MATERIAL SUPPLIED:
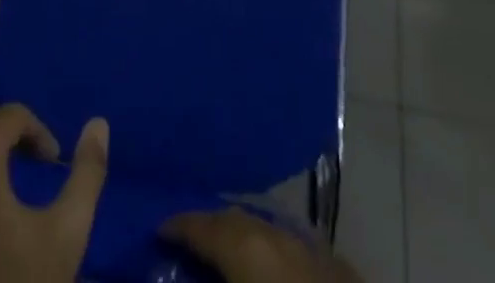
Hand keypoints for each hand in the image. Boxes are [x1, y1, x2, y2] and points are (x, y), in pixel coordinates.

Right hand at [162, 208, 363, 282]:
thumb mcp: (239, 272)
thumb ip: (208, 271)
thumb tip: (171, 273)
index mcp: (247, 245)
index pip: (203, 225)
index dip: (178, 226)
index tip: (158, 230)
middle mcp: (276, 234)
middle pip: (235, 220)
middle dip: (210, 228)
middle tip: (187, 241)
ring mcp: (310, 247)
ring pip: (265, 230)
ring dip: (242, 238)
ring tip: (223, 253)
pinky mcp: (336, 266)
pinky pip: (292, 249)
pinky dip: (271, 253)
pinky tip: (267, 267)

EXERCISE BRIEF: Transcribe every record above in full. Pictures stay out of the copy.

SOLUTION TO THIS EXERCISE:
Hand keypoints for each hand in the image. Boxes are [x1, y1, x2, y2] and points are (x, y), in pixel coordinates.

Right hand at [162, 208, 363, 282]:
thumb mcp: (239, 272)
thumb ip: (208, 271)
thumb tip: (171, 273)
index mcp: (247, 245)
index pip: (203, 225)
index dip: (178, 226)
index tip: (158, 230)
middle mcp: (276, 234)
middle pip: (235, 220)
middle dip: (210, 228)
middle tip: (187, 241)
ring mcp: (310, 247)
ring pip: (265, 230)
ring dip: (242, 238)
ring tip: (223, 253)
pinky mcp: (336, 266)
pinky pip: (292, 249)
pinky dip: (271, 253)
pinky tip: (267, 267)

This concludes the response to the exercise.